Radius News

Publishing Note: Books Are Supposed To Last—Give Them Time

10/11/2023

It isn’t surprising to be impatient, because we’ve been conditioned to expect immediate gratification. When you send a text message, you want an instant reply. Click on a link in a social media post and if it takes more than two seconds to load, you think there’s something wrong with your cell phone. On the other end of the spectrum, some things are meant to take time and endure over time. Books are one of them.

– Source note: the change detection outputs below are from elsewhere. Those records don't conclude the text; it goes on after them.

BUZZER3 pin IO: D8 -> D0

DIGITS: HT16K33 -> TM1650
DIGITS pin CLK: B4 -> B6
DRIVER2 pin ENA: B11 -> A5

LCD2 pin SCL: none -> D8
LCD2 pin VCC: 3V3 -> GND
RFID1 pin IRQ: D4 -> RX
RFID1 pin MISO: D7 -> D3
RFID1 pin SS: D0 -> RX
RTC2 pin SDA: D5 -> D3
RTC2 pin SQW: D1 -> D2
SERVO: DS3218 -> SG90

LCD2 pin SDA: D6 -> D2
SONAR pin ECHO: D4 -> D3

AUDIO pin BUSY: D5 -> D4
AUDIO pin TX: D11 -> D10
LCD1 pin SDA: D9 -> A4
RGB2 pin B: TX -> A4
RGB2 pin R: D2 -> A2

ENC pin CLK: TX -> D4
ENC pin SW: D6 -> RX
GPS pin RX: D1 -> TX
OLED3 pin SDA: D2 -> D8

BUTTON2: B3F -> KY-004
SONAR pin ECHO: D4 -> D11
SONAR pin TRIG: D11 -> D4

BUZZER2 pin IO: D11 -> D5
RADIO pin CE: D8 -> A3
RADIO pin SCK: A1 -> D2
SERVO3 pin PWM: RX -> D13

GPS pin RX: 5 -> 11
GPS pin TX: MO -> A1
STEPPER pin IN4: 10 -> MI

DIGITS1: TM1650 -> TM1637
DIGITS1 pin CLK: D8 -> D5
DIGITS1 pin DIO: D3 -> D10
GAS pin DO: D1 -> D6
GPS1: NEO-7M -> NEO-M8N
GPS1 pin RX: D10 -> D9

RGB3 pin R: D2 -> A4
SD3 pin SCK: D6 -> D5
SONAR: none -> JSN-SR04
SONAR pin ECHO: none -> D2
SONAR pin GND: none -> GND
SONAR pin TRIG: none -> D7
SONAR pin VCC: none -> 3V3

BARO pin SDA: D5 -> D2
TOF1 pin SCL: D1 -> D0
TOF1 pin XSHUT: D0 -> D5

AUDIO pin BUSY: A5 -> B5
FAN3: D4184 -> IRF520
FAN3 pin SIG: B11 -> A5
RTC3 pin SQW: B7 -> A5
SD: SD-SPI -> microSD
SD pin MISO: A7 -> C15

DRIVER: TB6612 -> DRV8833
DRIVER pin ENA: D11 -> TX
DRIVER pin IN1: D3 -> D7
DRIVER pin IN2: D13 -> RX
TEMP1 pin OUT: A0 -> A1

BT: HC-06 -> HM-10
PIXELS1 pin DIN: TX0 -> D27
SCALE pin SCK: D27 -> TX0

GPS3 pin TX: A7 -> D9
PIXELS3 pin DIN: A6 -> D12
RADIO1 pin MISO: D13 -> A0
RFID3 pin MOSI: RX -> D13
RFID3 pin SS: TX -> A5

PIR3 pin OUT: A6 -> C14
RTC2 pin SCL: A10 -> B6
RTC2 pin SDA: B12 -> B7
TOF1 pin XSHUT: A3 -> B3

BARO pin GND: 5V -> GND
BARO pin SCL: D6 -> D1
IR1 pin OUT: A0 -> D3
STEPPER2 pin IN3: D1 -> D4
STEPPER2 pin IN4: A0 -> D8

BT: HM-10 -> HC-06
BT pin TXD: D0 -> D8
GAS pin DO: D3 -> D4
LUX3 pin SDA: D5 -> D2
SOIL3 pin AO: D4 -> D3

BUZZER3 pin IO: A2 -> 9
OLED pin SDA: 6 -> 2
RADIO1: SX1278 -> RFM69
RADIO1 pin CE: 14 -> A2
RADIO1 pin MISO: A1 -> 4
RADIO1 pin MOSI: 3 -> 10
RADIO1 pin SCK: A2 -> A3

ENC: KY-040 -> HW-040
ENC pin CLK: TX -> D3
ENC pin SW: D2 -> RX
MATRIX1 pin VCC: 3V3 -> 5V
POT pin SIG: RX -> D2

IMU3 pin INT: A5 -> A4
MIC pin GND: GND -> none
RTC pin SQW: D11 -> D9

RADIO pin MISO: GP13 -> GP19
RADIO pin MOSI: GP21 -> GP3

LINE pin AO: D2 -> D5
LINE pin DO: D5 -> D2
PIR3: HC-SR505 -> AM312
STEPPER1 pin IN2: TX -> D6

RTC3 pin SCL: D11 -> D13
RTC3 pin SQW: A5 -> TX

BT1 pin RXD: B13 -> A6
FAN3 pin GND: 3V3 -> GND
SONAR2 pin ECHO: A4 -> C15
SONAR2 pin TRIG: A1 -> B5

You know what was used to manufacture books before paper, ink, glue, and other perishable goods? Before books were bound together as they are today, before parchment, scrolls, or lumps of clay, the medium of choice was stone. Our predecessors used to chisel characters onto stone slabs because they last a long time. In the roughly 5,000 years since humans began writing on stone tablets, one thing hasn’t changed: the expectation that written words are meant to endure. Since today’s books are supposed to last a long time—whether in print or digital form—when we publish a new book, we should give it time to find its audience and succeed. In that regard, giving books time to achieve their potential is much like sound financial investment advice.

Adopting a long-range perspective on book publishing affects short-term as well as long-term plans. In the short run, this perspective should influence decisions about format and production values of the print book. It should impact choices made in developing and creating the ebook, such as legacy URL links. Similarly, any audiobook should be produced to endure. Short and long-term planning should shape the marketing and publicity plans we develop and implement, as well as when and where we invest our promotional dollars. It informs how we interpret data such as sales reports, ad campaign results, social media performance, and so forth. A lens with a focal point in the more extended future—say, three years rather than nine months—will make this information look different than a lens focusing on what happens in 30 or 60 days from the publication date.

Clearly, in the long term, taking a longer view relates to the backlist life of the book. Some books, particularly nonfiction titles, have greater potential for ongoing, steady, modest sales. They run more of a marathon, running somewhere in the pack, as opposed to sprinting in first place out of the gate. If your book offers business advice that is time bound, then it may not age well. But if your book’s nuggets of advice are timeless, then it will be as valuable five years from now as it is today. If you plan to publish more than one book, then your backlist becomes all the more valuable, both as a track record of success when you try to sell the new book into booksellers, and as a companion sale when the new title comes out. All of these factors are reasons to consider not just your book’s short term but how you are preparing for the long term success of your book.